__Given passage__:
Microchess is a smaller version of standard 8x8 chess, played on a 5×4 board. Games are faster and simpler than regular chess since there are fewer pieces and smaller board size, but careful planning and strategy are still needed to win. Its compact size makes it ideal for experimenting with intelligent agents while keeping the game interesting and challenging. For more details, check out this link.
5×4 Microchess Board
Each side has the following pieces - King, Rook, Bishop, Knight, and Pawn. The movement and capture rules for each piece follow the standard rules of classical 8x8 chess, summarized below:
Note: The Queen is not present in the initial setup of Microchess but can be obtained through pawn promotion (explained later).
The videos below demonstrate the legal moves for each chess piece in different scenarios:
Microchess is played between two players, White and Black. White always moves first, followed by Black, and players alternate turns. The goal is to checkmate the opponent’s King — putting it in a position where it is under threat and cannot move to a safe square. All rules for piece movements, captures, and game termination apply equally to both players.
The game ends under any of the following conditions:
A player wins if the opponent’s King is in check and has no legal moves to escape. In simple words: the King is trapped and cannot move to safety. The image below illustrates one such position where White has checkmated Black. The Black King is under attack by the White Queen and cannot move to any allowed square without being captured.
Checkmate Position: White wins
The game is a draw if the player whose turn it is has no legal moves, but their King is not in check. The image below shows a position where the game is a stalemate. It is Black's turn to move, and although the Black King has three available squares on the board, each would place it in check so each of these is an illegal move. As a result, Black has no legal moves available, yet the King is not currently in check.
Stalemate Position: Draw
If no captures occur and no pawns move forward for more than 20 consecutive moves, the game is declared a draw.

__Stated task a__: Gather every line of the listing below that contains the string "with", and copy each one out unchanged.

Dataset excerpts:
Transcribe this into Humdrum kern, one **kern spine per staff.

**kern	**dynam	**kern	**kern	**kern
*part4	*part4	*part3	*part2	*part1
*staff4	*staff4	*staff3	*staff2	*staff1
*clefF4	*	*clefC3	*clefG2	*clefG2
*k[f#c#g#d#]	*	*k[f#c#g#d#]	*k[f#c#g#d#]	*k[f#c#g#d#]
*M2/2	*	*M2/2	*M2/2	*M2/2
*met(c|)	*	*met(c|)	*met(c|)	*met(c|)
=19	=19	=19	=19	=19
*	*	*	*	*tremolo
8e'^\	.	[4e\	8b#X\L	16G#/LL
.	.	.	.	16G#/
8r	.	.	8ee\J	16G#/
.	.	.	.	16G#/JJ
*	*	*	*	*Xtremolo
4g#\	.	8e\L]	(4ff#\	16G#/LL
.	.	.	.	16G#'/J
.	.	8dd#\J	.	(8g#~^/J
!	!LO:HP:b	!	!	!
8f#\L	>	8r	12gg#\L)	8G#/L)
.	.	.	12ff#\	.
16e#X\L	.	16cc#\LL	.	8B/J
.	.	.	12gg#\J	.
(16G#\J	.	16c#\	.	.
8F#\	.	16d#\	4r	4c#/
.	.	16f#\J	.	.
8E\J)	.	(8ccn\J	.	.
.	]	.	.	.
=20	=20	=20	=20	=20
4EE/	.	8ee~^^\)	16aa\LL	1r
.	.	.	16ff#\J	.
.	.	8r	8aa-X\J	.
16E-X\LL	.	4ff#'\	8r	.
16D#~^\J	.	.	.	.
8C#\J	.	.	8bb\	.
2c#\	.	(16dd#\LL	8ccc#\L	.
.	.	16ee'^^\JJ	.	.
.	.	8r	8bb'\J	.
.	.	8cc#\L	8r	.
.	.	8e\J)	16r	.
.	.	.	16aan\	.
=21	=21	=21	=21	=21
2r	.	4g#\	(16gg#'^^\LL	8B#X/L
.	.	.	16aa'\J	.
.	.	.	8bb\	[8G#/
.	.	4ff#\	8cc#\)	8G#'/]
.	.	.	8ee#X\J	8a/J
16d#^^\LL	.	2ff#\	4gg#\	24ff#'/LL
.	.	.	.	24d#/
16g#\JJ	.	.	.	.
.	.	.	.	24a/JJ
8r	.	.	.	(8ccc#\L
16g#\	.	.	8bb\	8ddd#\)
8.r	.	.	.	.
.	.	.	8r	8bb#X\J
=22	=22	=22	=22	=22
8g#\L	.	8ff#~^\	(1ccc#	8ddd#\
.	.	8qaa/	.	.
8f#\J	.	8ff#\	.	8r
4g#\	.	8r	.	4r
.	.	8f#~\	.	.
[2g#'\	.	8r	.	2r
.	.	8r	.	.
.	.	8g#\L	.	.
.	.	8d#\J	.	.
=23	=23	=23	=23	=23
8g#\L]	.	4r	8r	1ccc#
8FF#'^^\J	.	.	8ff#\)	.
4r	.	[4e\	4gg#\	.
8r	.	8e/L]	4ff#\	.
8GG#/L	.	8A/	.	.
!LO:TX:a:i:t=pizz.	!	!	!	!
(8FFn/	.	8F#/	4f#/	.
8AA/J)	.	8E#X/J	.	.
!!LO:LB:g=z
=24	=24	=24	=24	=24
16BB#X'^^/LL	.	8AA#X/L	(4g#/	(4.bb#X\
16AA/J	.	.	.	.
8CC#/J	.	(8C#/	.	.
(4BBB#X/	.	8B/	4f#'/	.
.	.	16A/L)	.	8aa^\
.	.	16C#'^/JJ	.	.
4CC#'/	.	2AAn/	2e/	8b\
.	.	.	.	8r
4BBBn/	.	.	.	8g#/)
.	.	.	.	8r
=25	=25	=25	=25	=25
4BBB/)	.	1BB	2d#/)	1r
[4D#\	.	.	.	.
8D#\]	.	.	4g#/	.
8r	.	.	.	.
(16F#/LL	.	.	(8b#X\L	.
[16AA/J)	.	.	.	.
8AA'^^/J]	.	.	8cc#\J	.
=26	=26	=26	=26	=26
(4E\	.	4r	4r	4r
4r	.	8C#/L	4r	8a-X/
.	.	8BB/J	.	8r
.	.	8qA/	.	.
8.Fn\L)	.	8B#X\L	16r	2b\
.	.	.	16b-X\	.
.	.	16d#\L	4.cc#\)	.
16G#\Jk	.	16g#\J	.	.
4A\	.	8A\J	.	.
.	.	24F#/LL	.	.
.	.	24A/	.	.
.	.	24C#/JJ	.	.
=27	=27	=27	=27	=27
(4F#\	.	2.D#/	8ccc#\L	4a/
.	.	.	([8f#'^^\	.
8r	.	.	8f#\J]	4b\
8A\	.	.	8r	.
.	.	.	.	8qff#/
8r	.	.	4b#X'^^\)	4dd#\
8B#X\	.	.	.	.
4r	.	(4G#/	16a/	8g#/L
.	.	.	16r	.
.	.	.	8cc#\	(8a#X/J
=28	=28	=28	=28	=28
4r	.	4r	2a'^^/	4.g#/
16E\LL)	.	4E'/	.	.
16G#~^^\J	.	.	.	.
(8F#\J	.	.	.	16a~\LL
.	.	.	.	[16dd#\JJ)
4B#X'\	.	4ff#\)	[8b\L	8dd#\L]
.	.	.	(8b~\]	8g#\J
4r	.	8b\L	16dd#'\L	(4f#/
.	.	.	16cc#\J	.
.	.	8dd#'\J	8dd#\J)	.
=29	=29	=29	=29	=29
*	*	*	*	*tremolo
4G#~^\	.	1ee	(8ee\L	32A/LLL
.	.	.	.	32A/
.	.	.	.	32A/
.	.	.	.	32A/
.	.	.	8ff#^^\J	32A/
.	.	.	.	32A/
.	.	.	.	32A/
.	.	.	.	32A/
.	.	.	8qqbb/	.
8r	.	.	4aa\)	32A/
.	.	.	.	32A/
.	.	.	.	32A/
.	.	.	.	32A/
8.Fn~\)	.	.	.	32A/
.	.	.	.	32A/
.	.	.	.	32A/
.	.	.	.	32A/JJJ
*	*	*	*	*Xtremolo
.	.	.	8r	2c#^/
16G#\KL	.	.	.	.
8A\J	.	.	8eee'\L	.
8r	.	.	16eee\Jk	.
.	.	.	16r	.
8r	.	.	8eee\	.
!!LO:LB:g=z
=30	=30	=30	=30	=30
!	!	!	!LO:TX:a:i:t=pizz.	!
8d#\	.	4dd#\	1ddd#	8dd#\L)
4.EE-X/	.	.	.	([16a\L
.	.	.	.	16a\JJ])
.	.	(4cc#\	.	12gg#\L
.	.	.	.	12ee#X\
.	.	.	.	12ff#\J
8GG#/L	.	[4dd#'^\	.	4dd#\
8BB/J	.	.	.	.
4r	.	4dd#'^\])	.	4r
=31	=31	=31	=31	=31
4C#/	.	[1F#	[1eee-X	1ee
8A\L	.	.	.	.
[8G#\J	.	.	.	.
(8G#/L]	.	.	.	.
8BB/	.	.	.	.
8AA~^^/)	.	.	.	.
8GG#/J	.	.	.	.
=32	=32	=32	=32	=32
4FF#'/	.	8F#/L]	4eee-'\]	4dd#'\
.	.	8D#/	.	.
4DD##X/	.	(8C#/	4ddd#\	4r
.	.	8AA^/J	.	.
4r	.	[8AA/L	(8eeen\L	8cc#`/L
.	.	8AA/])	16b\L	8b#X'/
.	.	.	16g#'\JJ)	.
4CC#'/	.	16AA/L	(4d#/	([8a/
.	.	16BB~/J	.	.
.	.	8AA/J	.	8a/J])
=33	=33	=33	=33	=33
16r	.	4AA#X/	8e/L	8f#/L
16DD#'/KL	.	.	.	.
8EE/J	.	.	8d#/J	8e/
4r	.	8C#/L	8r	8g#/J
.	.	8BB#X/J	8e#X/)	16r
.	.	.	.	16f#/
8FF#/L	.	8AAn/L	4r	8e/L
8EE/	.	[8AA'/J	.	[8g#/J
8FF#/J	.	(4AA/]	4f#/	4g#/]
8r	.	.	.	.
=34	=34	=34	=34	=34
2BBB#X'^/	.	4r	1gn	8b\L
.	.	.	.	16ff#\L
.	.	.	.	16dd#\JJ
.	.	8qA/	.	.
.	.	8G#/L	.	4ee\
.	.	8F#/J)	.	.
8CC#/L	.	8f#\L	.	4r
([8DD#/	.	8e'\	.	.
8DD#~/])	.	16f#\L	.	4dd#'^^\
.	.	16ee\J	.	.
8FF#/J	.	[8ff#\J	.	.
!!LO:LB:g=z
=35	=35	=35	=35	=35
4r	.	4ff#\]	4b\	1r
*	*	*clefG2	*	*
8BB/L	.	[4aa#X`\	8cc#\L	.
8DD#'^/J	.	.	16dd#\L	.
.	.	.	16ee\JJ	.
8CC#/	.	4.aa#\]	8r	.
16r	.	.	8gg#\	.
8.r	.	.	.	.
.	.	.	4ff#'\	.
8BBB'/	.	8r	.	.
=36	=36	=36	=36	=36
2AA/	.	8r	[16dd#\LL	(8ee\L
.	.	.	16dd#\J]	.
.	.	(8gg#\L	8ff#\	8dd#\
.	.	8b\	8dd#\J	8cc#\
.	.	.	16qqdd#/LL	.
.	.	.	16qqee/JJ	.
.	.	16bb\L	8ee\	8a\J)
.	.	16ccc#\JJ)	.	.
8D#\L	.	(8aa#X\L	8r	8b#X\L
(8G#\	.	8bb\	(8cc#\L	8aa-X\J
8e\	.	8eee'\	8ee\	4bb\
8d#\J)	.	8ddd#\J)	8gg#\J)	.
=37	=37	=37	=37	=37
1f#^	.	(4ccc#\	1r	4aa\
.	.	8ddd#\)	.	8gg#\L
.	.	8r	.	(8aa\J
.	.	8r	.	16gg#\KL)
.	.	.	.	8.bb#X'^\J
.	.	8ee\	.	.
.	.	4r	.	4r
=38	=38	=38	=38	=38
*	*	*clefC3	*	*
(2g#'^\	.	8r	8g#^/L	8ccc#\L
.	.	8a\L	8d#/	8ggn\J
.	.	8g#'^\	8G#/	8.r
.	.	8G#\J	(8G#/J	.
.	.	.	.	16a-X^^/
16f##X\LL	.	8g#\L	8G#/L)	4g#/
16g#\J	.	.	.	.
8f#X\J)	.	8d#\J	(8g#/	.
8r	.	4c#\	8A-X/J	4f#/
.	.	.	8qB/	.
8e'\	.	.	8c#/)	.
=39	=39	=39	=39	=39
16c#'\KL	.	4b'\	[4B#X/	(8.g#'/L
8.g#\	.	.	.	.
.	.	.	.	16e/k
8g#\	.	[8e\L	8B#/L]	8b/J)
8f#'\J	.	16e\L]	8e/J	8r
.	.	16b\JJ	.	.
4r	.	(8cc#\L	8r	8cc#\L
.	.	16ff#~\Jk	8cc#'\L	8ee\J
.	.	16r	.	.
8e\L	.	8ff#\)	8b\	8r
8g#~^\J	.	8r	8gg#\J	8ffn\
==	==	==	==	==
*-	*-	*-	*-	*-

---

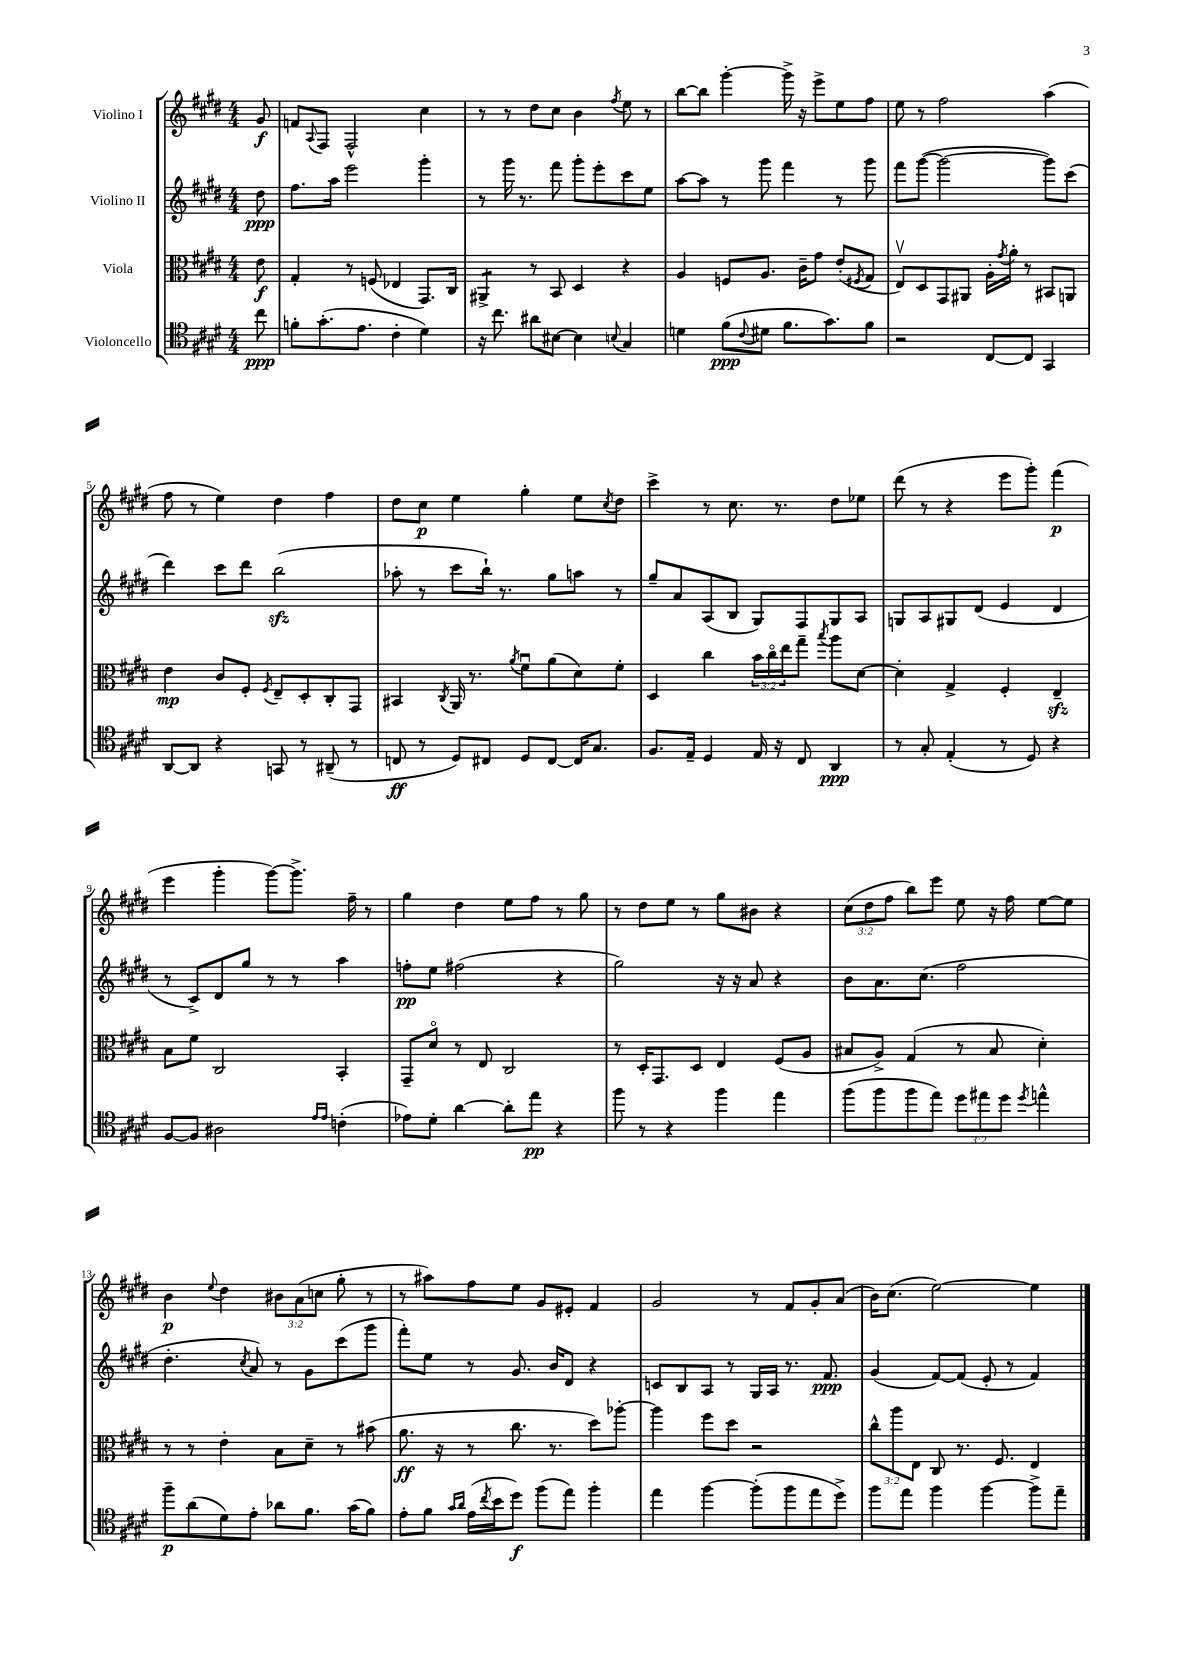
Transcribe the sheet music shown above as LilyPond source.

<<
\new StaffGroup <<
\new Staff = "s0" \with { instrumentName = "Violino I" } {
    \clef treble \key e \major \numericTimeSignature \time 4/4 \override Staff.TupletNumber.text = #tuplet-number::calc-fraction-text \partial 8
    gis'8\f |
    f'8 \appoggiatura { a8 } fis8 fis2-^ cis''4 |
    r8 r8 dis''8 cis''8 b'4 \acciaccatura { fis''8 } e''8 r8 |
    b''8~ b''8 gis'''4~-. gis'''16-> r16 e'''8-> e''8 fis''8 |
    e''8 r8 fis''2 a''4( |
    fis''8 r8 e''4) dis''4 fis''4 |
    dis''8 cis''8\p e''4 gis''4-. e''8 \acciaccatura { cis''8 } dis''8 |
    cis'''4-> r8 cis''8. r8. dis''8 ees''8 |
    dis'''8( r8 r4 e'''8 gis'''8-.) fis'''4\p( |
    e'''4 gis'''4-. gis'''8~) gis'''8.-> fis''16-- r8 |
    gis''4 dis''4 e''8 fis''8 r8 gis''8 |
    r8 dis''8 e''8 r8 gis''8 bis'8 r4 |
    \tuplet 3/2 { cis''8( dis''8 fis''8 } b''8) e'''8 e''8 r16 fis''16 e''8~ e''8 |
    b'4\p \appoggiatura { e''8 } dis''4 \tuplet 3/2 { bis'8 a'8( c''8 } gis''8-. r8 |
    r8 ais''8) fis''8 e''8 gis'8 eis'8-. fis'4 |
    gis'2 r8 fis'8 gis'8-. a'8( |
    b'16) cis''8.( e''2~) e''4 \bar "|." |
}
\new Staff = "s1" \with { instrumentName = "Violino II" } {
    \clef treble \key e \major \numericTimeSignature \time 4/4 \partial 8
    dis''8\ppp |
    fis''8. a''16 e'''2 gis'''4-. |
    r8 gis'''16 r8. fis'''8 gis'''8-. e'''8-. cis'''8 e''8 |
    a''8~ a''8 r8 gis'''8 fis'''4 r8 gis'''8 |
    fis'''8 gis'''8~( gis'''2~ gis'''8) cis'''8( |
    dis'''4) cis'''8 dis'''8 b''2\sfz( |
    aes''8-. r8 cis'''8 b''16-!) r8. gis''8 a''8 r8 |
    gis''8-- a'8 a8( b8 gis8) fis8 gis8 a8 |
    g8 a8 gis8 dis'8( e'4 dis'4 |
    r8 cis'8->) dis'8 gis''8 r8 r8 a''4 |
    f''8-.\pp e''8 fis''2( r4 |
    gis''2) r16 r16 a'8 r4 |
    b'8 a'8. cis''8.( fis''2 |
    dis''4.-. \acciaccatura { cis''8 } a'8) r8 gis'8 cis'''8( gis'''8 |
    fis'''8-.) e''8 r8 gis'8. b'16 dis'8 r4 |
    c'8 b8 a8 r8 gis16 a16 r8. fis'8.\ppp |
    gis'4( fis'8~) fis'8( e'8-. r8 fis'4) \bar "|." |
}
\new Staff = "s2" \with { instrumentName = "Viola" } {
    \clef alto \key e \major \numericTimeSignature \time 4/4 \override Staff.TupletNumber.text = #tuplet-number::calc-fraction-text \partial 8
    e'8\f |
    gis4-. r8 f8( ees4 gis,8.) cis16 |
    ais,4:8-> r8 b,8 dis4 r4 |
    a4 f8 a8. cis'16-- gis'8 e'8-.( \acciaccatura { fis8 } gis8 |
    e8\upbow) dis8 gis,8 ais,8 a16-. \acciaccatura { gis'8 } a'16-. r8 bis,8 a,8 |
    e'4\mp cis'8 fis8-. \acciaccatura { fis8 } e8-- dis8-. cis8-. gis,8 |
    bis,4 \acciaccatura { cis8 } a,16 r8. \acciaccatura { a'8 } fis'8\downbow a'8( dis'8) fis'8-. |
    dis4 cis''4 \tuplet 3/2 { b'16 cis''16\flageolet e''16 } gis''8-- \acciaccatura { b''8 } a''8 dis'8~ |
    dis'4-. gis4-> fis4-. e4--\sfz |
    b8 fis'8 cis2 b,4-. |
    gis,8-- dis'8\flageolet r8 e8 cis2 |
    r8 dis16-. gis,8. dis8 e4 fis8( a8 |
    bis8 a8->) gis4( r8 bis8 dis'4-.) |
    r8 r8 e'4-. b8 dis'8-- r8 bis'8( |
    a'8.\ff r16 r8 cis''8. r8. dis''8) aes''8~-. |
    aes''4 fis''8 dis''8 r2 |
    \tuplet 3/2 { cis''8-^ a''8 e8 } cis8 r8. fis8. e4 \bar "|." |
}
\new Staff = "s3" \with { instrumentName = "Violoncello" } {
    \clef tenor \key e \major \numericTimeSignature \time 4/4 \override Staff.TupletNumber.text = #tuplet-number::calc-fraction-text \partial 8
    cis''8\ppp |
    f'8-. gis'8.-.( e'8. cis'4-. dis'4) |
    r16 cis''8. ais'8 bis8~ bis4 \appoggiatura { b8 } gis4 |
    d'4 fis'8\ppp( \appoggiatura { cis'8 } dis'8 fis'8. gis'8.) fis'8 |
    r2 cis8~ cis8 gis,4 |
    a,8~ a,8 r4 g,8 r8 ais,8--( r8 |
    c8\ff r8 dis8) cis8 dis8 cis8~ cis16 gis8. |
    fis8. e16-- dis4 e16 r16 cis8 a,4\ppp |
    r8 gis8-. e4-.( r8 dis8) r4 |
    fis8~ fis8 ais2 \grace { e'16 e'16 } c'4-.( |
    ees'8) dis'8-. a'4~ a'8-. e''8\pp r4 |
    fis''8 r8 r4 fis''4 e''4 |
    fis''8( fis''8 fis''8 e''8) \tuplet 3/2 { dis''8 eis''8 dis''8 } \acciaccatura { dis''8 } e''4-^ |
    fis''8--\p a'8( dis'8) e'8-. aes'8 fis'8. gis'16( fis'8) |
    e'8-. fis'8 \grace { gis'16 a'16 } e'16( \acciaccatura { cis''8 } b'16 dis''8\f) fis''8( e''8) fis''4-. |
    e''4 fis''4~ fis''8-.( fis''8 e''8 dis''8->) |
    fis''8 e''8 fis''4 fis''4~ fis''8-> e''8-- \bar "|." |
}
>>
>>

__Stated task b__: Duplicate the passage of the Microchess rules text above between "Microchess is a" and "promotion (explained later).", inclusive.

__Correct output a__:
\new Staff = "s0" \with { instrumentName = "Violino I" } {
\new Staff = "s1" \with { instrumentName = "Violino II" } {
\new Staff = "s2" \with { instrumentName = "Viola" } {
\new Staff = "s3" \with { instrumentName = "Violoncello" } {

__Correct output b__:
Microchess is a smaller version of standard 8x8 chess, played on a 5×4 board. Games are faster and simpler than regular chess since there are fewer pieces and smaller board size, but careful planning and strategy are still needed to win. Its compact size makes it ideal for experimenting with intelligent agents while keeping the game interesting and challenging. For more details, check out this link.
5×4 Microchess Board
Each side has the following pieces - King, Rook, Bishop, Knight, and Pawn. The movement and capture rules for each piece follow the standard rules of classical 8x8 chess, summarized below:
Note: The Queen is not present in the initial setup of Microchess but can be obtained through pawn promotion (explained later).